### Supplied information
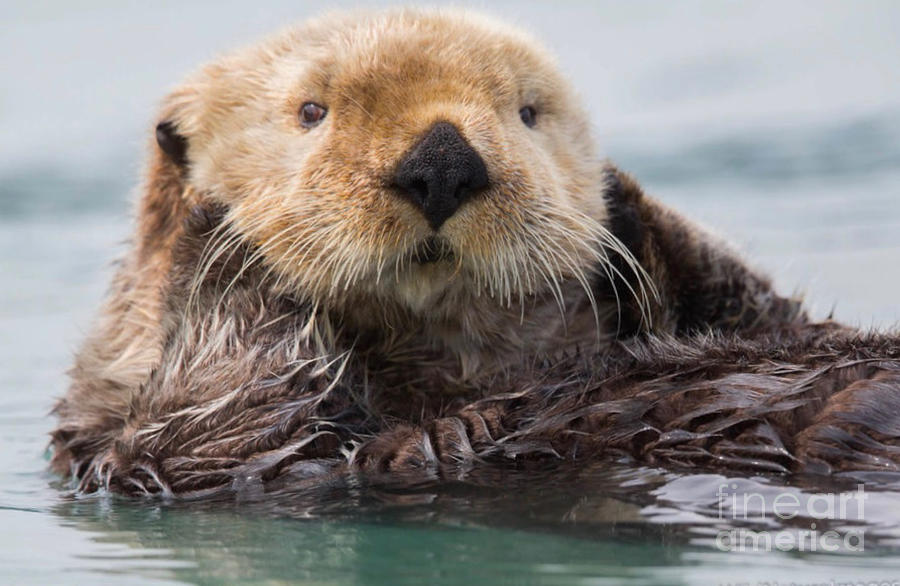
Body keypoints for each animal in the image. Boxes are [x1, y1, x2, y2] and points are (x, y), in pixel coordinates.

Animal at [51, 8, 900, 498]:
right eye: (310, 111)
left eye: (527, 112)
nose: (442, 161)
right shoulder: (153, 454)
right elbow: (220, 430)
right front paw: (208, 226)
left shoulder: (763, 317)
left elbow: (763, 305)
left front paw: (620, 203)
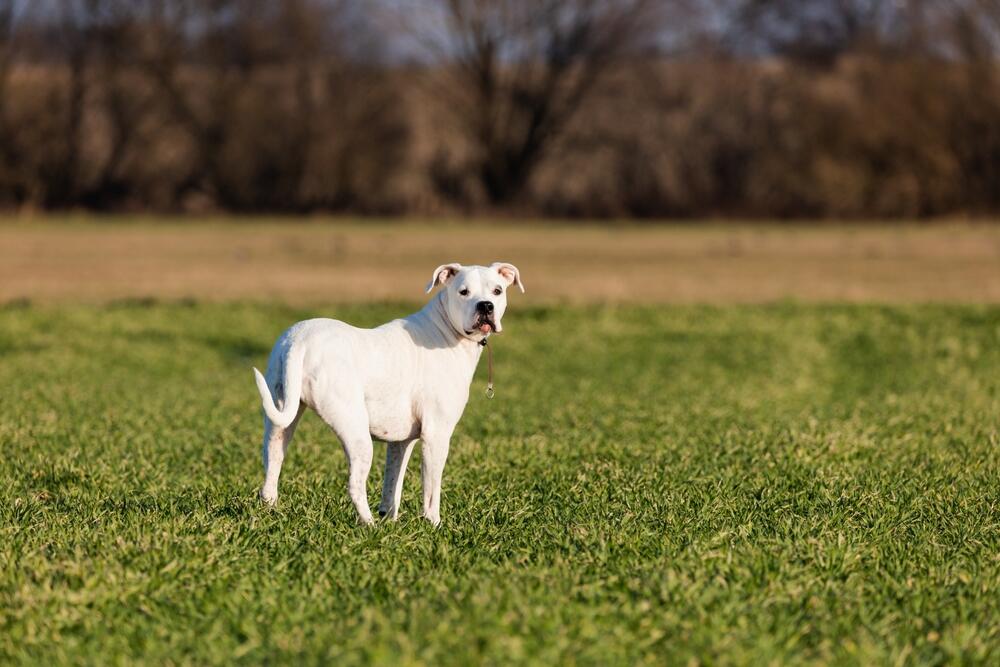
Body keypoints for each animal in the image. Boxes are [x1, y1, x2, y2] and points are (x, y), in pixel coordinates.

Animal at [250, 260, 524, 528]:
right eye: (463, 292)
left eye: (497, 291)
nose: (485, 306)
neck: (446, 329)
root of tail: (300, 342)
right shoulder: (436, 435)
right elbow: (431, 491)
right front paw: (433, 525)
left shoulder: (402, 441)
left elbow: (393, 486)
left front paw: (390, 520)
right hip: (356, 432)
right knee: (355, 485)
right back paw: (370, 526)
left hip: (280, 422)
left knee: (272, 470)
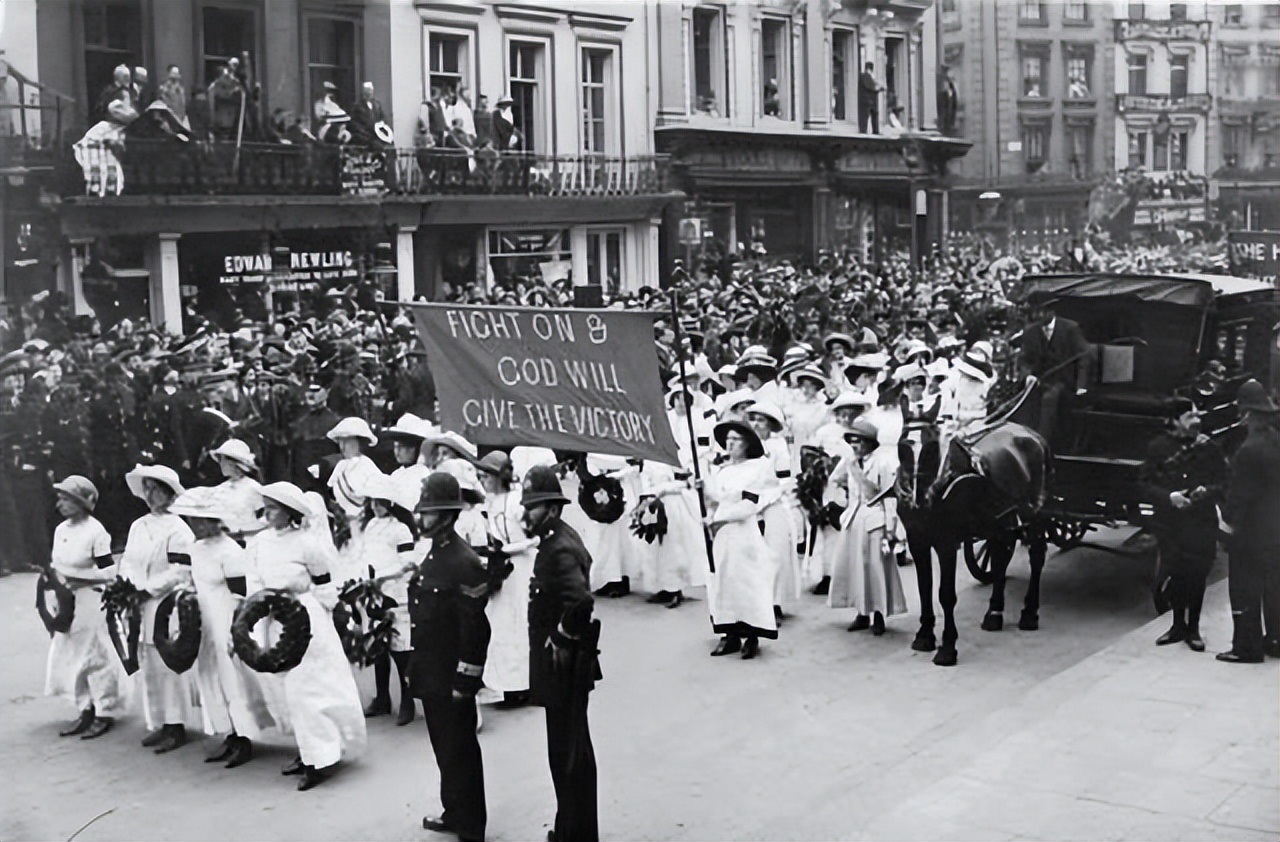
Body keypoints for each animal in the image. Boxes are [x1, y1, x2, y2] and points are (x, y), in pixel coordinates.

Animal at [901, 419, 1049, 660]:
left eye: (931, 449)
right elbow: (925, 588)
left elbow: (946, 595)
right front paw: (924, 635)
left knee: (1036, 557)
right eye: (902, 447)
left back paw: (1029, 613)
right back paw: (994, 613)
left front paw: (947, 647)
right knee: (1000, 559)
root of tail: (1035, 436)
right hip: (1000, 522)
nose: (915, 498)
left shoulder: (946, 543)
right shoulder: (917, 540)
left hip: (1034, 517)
==
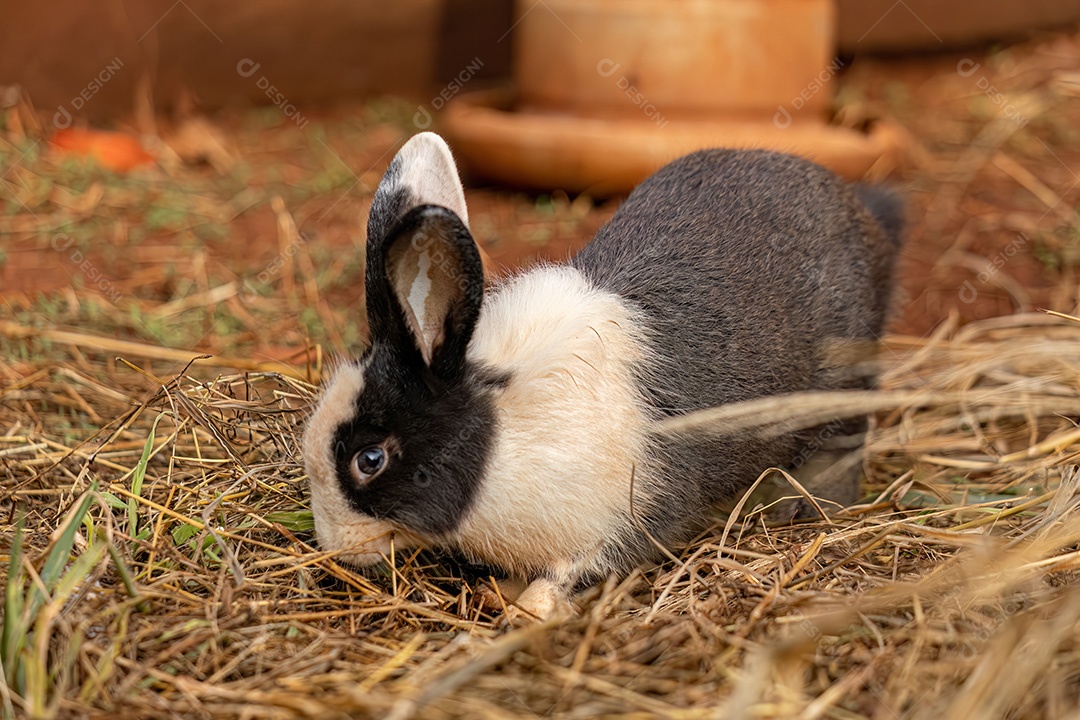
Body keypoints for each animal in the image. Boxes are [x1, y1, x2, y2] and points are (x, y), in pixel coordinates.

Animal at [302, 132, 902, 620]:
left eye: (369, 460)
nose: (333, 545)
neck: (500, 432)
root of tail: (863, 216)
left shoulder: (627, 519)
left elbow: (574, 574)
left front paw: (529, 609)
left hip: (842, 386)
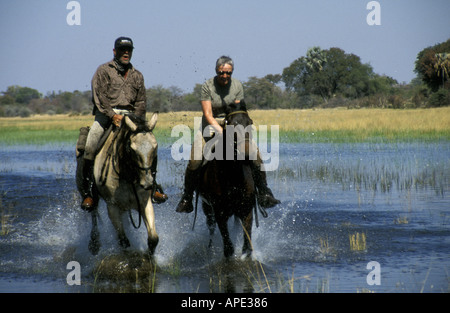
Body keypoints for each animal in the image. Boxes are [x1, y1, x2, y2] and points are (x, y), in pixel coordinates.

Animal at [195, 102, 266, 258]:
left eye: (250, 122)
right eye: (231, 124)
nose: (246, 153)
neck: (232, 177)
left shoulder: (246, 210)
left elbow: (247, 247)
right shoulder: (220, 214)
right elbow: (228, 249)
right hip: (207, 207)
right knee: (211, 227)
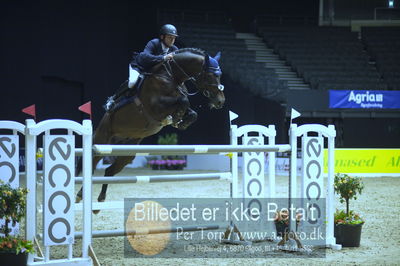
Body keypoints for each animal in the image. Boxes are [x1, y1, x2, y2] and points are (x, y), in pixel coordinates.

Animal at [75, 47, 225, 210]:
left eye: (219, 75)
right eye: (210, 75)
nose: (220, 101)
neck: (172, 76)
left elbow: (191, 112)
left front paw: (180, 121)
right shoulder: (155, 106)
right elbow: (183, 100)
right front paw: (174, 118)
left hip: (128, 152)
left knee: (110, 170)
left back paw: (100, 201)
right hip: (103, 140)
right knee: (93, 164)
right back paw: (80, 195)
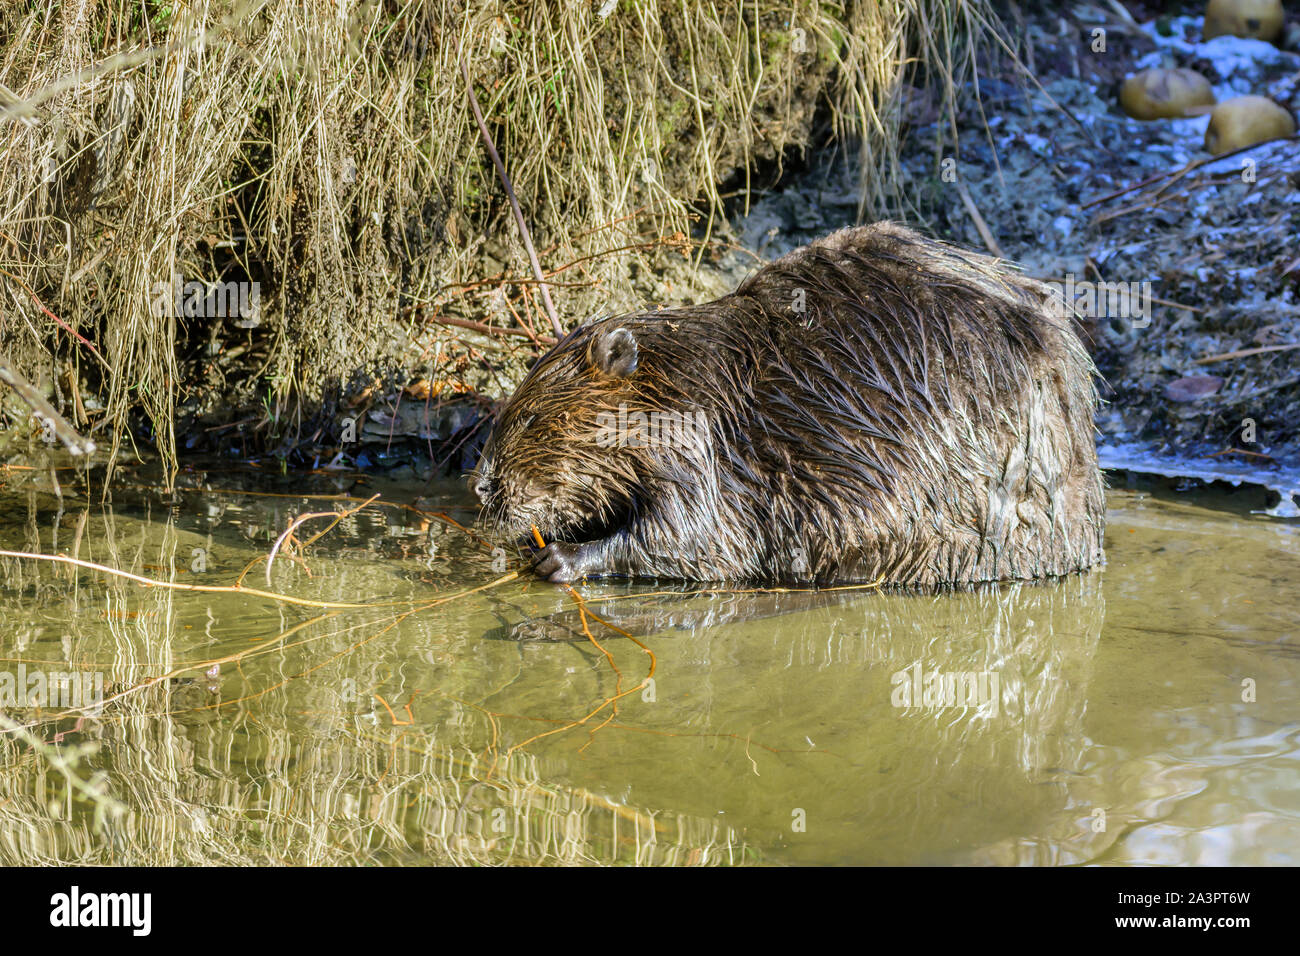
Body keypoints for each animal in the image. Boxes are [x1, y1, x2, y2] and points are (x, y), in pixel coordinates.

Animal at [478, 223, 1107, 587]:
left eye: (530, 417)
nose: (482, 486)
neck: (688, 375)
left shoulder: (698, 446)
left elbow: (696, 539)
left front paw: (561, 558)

### Prompt
In the listing above, find the line with "right front paw: (924, 635)" and the line with "left hip: (1034, 517)", then print exactly those two lines and every line between them, and nothing more.

### Task result
right front paw: (924, 635)
left knee: (1036, 557)
right eye: (902, 447)
left back paw: (1029, 613)
right back paw: (994, 613)
left front paw: (947, 647)
right knee: (1000, 559)
root of tail: (1035, 436)
right hip: (1000, 522)
nose: (915, 498)
left shoulder: (946, 543)
right shoulder: (917, 540)
left hip: (1034, 517)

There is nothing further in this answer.